Eduardo Sá é um desses nomes que surgem de forma quase orgânica no cenário do entretenimento, e acompanhar sua trajetória é como folhear um mangá cheio de reviravoltas. Lembro de ter visto alguns de seus trabalhos iniciais em canais alternativos de YouTube, onde ele misturava humor ácido com críticas culturais afiadas. Ele começou fazendo sketches improvisados com amigos, e a química entre eles era tão boa que viralizou rapidamente. Dali, pulou para projetos mais estruturados, como roteiros para webséries e participações em podcasts underground.
O que mais me impressiona é como ele soube capitalizar essa fase experimental. Em vez de ficar preso ao conteúdo ‘low budget’, usou a visibilidade para entrar em produções independentes de teatro e, depois, em roteiros para TV. Hoje, quando vejo ele em projetos grandes, dá até nostalgia da época em que seus vídeos mal tinham edição.
Eduardo Sterblitch é um ator e comediante brasileiro que já apareceu em várias produções nacionais, trazendo seu humor único e carisma marcante. Uma das participações mais memoráveis foi na série 'A Grande Família', onde ele interpretou o personagem Tuco, um jovem desajeitado e engraçado que conquistou o público. Além disso, ele também esteve no filme 'Até que a Sorte nos Separe', trabalhando ao lado de Leandro Hassum, onde sua interpretação cômica roubou a cena em vários momentos.

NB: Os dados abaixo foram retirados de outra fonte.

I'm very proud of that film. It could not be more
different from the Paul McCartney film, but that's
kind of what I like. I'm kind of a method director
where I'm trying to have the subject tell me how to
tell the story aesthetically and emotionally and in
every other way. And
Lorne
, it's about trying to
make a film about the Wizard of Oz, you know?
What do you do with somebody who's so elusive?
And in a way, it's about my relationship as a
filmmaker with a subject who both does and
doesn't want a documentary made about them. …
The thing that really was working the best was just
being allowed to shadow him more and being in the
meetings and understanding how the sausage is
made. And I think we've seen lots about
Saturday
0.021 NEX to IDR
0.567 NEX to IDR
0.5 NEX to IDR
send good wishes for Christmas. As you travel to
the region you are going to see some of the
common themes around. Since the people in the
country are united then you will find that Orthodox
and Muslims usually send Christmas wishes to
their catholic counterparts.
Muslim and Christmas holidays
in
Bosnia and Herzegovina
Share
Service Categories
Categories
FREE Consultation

Outro trabalho interessante foi na série 'Surtadas na Yoga', onde ele trouxe à vida um personagem excêntrico e cheio de energia, mostrando sua versatilidade como ator. Eduardo tem essa capacidade de transformar papéis secundários em momentos inesquecíveis, e é por isso que ele se tornou um nome tão querido no cenário humorístico brasileiro.

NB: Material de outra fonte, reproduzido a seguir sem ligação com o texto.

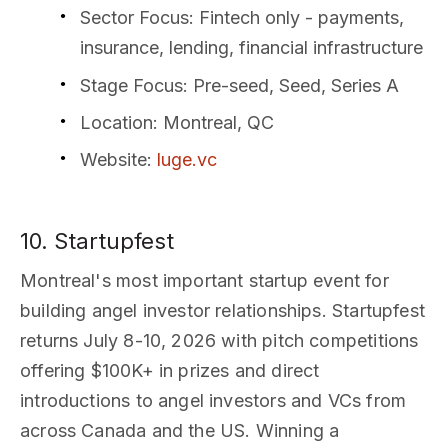
Sector Focus
: Fintech only - payments,
insurance, lending, financial infrastructure
Stage Focus
: Pre-seed, Seed, Series A
Location
: Montreal, QC
Website
:
luge.vc
10. Startupfest
Montreal's most important startup event for
building angel investor relationships. Startupfest
returns July 8-10, 2026 with pitch competitions
offering $100K+ in prizes and direct
introductions to angel investors and VCs from
across Canada and the US. Winning a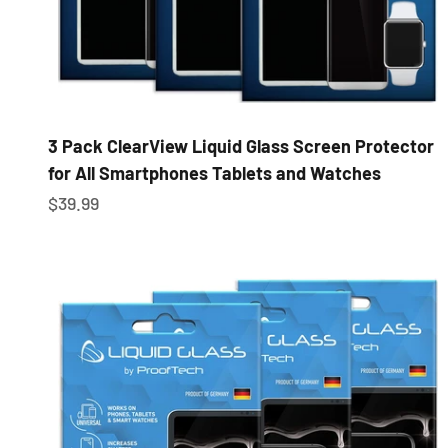
3 Pack ClearView Liquid Glass Screen Protector
for All Smartphones Tablets and Watches
Sale price
$39.99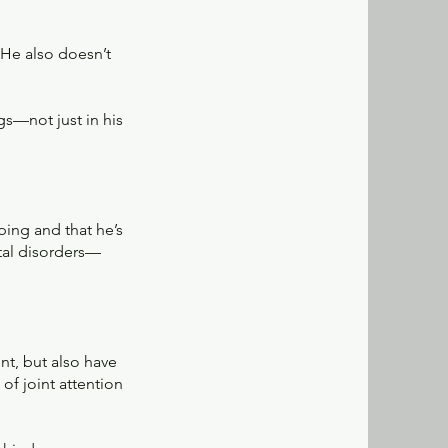
 He also doesn’t
gs—not just in his
ping and that he’s
ntal disorders—
nt, but also have
of joint attention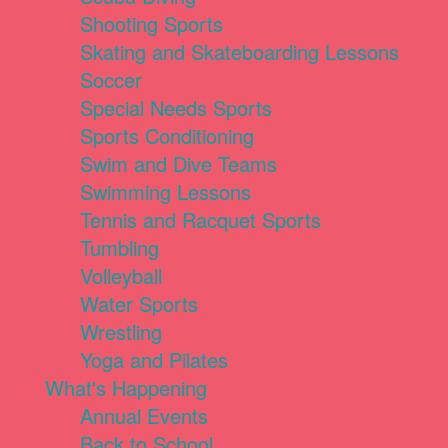
Shooting Sports
Skating and Skateboarding Lessons
Soccer
Special Needs Sports
Sports Conditioning
Swim and Dive Teams
Swimming Lessons
Tennis and Racquet Sports
Tumbling
Volleyball
Water Sports
Wrestling
Yoga and Pilates
What's Happening
Annual Events
Back to School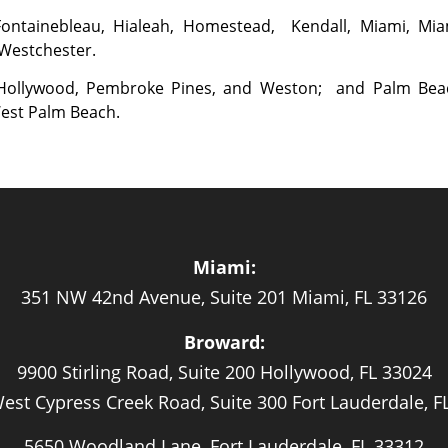
 Fontainebleau, Hialeah, Homestead, Kendall, Miami, Mia
 Westchester.
, Hollywood, Pembroke Pines, and Weston; and Palm Bea
West Palm Beach.
Miami:
351 NW 42nd Avenue, Suite 201 Miami, FL 33126
Broward:
9900 Stirling Road, Suite 200 Hollywood, FL 33024
est Cypress Creek Road, Suite 300 Fort Lauderdale, F
5650 Woodland Lane, Fort Lauderdale, FL 33312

Eduardo Sá é uma daquelas figuras que consegue atravessar gerações sem perder a relevância. Comecei a acompanhar seu trabalho quando ainda era adolescente, e até hoje ele me surpreende com a versatilidade. Desde programas de TV até participações em filmes nacionais, ele tem essa capacidade rara de equilibrar humor e profundidade.
Lembro especialmente de uma cena em 'Os Normais' onde ele interpretava um psicólogo atrapalhado – parecia simples, mas havia uma camada de ironia social ali que só percebi anos depois. Isso define bem o que ele traz: entretenimento que amadurece junto com o público.
Cida Marques é uma atriz e comediante brasileira que marcou presença em vários programas de TV e filmes. Ela ficou conhecida por seu trabalho no 'Programa do Ratinho', onde participava de quadros humorísticos e interpretava personagens icônicos. Além disso, apareceu em produções como 'Zorra Total' e 'A Praça É Nossa', mostrando seu talento versátil.
Seu estilo único de humor e carisma a tornaram uma figura querida pelo público. Embora não seja tão ativa recentemente, seu legado ainda é lembrado por fãs que cresceram assistindo a suas performances hilárias.